Unbounce is a tool for building, publishing and testing high-converting landing pages. Unbounce allows you to A/B test a campaign with ease. Simply put your ideas into a new landing page variation, click “publish” and your test is live and collecting data. Unbounce features a drag and drop interface and a suite of best-practice landing page templates. The dashboard provides real-time statistics on visits, conversions, and variant conversion data. Price: Plans start at $49/month.
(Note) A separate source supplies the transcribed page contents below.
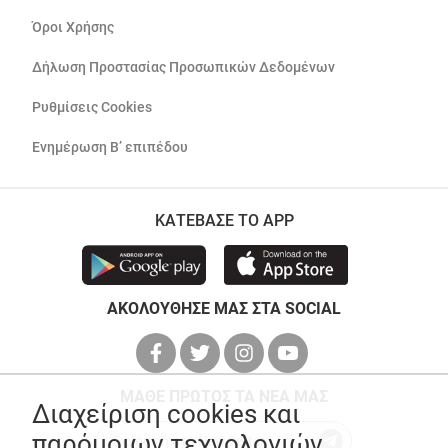
Όροι Χρήσης
Δήλωση Προστασίας Προσωπικών Δεδομένων
Ρυθμίσεις Cookies
Ενημέρωση Β’ επιπέδου
ΚΑΤΕΒΑΣΕ ΤΟ APP
ΑΚΟΛΟΥΘΗΣΕ ΜΑΣ ΣΤΑ SOCIAL
ΜΑΘΕ ΠΡΩΤΟΣ ΤΑ ΝΕΑ ΜΑΣ
Διαχείριση cookies και
παρόμοιων τεχνολογιών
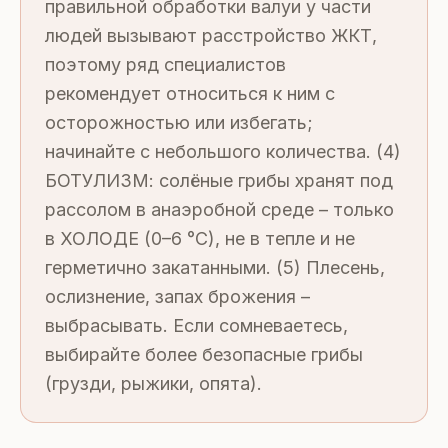
правильной обработки валуи у части
людей вызывают расстройство ЖКТ,
поэтому ряд специалистов
рекомендует относиться к ним с
осторожностью или избегать;
начинайте с небольшого количества. (4)
БОТУЛИЗМ: солёные грибы хранят под
рассолом в анаэробной среде – только
в ХОЛОДЕ (0–6 °C), не в тепле и не
герметично закатанными. (5) Плесень,
ослизнение, запах брожения –
выбрасывать. Если сомневаетесь,
выбирайте более безопасные грибы
(грузди, рыжики, опята).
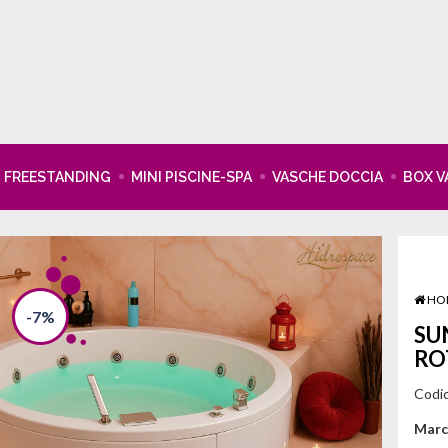
FREESTANDING
MINI PISCINE-SPA
VASCHE DOCCIA
BOX V
HO
-7%
SU
RO
Codi
Marc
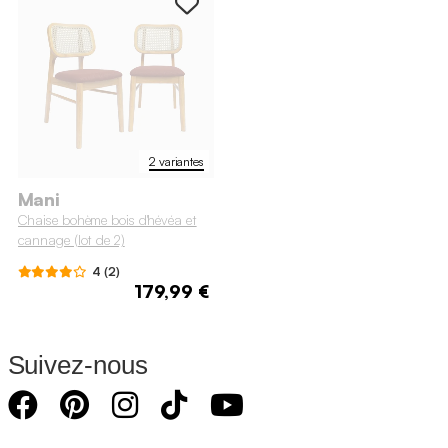
2 variantes
Mani
Chaise bohème bois d'hévéa et
cannage (lot de 2)
4 (2)
179,99 €
Suivez-nous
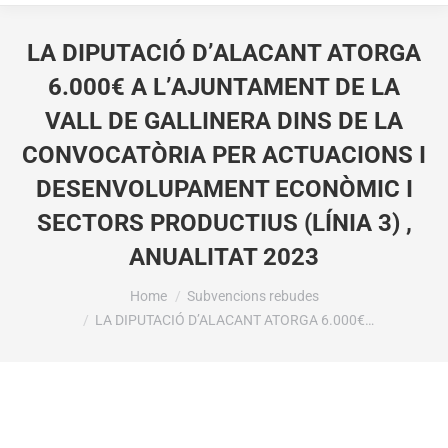
LA DIPUTACIÓ D’ALACANT ATORGA
6.000€ A L’AJUNTAMENT DE LA
VALL DE GALLINERA DINS DE LA
CONVOCATÒRIA PER ACTUACIONS I
DESENVOLUPAMENT ECONÒMIC I
SECTORS PRODUCTIUS (LÍNIA 3) ,
ANUALITAT 2023
You are here:
Home
Subvencions rebudes
LA DIPUTACIÓ D’ALACANT ATORGA 6.000€…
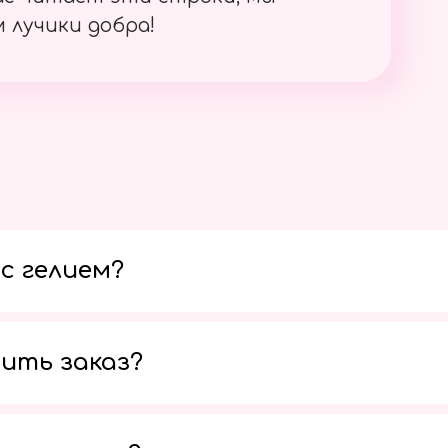
 лучики добра!
с гелием?
ить заказ?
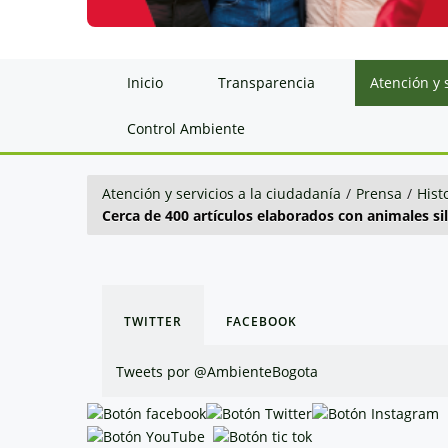
Inicio
Transparencia
Atención y 
Control Ambiente
Atención y servicios a la ciudadanía
/
Prensa
/
Hist
Cerca de 400 artículos elaborados con animales si
TWITTER
FACEBOOK
Tweets por @AmbienteBogota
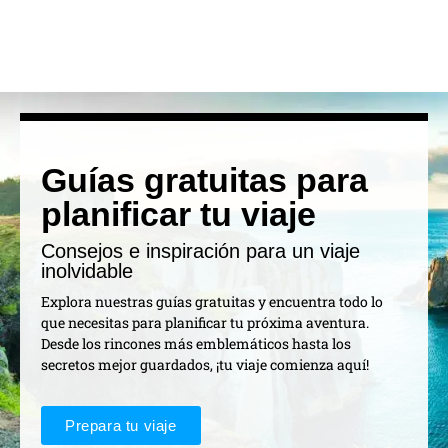
Guías gratuitas para
planificar tu viaje
Consejos e inspiración para un viaje
inolvidable
Explora nuestras guías gratuitas y encuentra todo lo
que necesitas para planificar tu próxima aventura.
Desde los rincones más emblemáticos hasta los
secretos mejor guardados, ¡tu viaje comienza aquí!
Prepara tu viaje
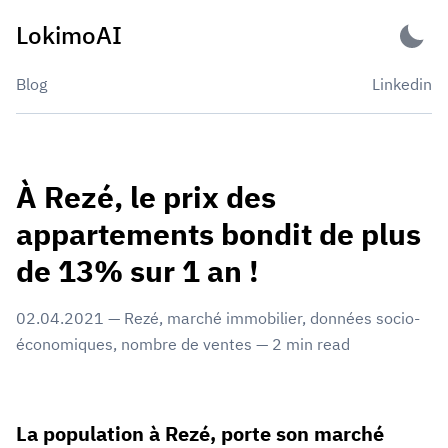
Skip
LokimoAI
to
content
Blog
Linkedin
À Rezé, le prix des
appartements bondit de plus
de 13% sur 1 an !
02.04.2021
—
Rezé
,
marché immobilier
,
données socio-
économiques
,
nombre de ventes
—
2
min read
La population à Rezé, porte son marché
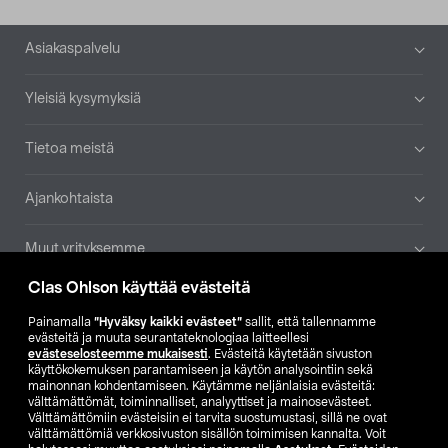
Alatunniste
Asiakaspalvelu
Yleisiä kysymyksiä
Tietoa meistä
Ajankohtaista
Muut yrityksemme
Clas Ohlson käyttää evästeitä
Etsi myymälä
Painamalla
”Hyväksy kaikki evästeet”
sallit, että tallennamme
evästeitä ja muuta seurantateknologiaa laitteellesi
SE
NO
FI
evästeselosteemme mukaisesti
. Evästeitä käytetään sivuston
käyttökokemuksen parantamiseen ja käytön analysointiin sekä
FI
SV
mainonnan kohdentamiseen. Käytämme neljänlaisia evästeitä:
välttämättömät, toiminnalliset, analyyttiset ja mainosevästeet.
Välttämättömiin evästeisiin ei tarvita suostumustasi, sillä ne ovat
välttämättömiä verkkosivuston sisällön toimimisen kannalta. Voit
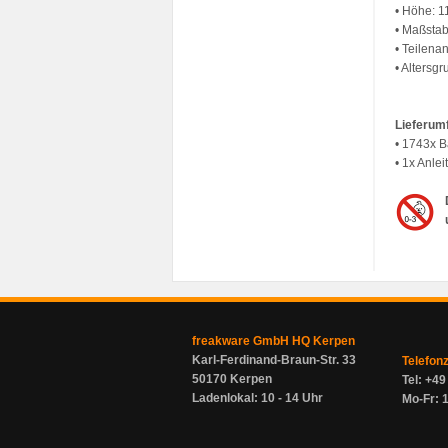
• Höhe: 1
• Maßstab
• Teilena
• Altersg
Lieferum
• 1743x B
• 1x Anlei
freakware GmbH HQ Kerpen
Karl-Ferdinand-Braun-Str. 33
Telefon
50170 Kerpen
Tel: +4
Ladenlokal: 10 - 14 Uhr
Mo-Fr: 1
Wingify Visual Website Optimizer

Wingify Visual Website Optimizer is a testing and optimization suite. Along with an A/B testing tool, it includes tools for multivariate testing, behavioral targeting, heatmaps, and usability testing. Quickly create tens of different versions of your headlines, images, buttons, forms, and more. Use multiple editing options to change any part of your web page. Specify different URLs to split traffic and measure which page performs best. Price: Plans start at $49/month; free trial available for 30 days.

Genetify

Genetify provides developers with a JavaScript library for doing any number of A/B tests on a site. The genetic algorithm will adapt to the input (users visiting the page, achieving a pre-defined goal) and identify a more optimal page layout to the user. Genetify provides an interactive demo showing the basics of how it works.Price: Free.

Convert

Convert is a testing suite for A/B, multivariate, and split URL testing. Convert offers a simple testing wizard to walk you through setting up A/B tests. Just drag and drop elements to build your own tests. Multivariate testing is also supported to dig deeper into the preferences of your visitors. Convert features a WYSIWYG editor, Google Analytics integration, revenue and conversion tracking, bounce and engagement measurement, behavior and segmented targeting, and more. Price: Plans start at $9/month.

Vanity

Vanity is an “experiment driven development framework” for Ruby on Rails. Use Vanity to perform A/B testing on your Rails application and receive a simple report. Integrate Google Analytics in the Vanity dashboard. Vanity is an open-source program and open to public contributions, particularly its experimental features such as multi-series metrics. Price: Free.

Vertster

Vertster is a testing tool with a simple editor. In addition to A/B testing, Vertster provides multivariate testing, advanced URL split testing, heatmap reporting, and segment optimization. Test different pictures, graphics, logos, copy, conversion funnels, forms, messages, price points, shipping offers, customer service messages, colors, and CSS designs. Price: Plans start at $15/month; free trial available for one month.

A/Bingo

A/Bingo is a Ruby on Rails A/B testing framework written as a plugin. Test display or behavior differences in one line of code. Measure any event as a conversion, and test for statistical significance. A/Bingo also supports multivariate testing, but does not currently do statistical significance testing for it. A/Bingo provides ascreencast to get started. Price: Free.

Five Second Test

Five Second Test is a simple A/B testing tool to the test first impressions of your designs. Upload a screenshot or mockup, and set your questions. Testers have five seconds to view your image, and then answer the questions. Price: Free community plan lets you do test to earn tests; paid plans start at $20/month.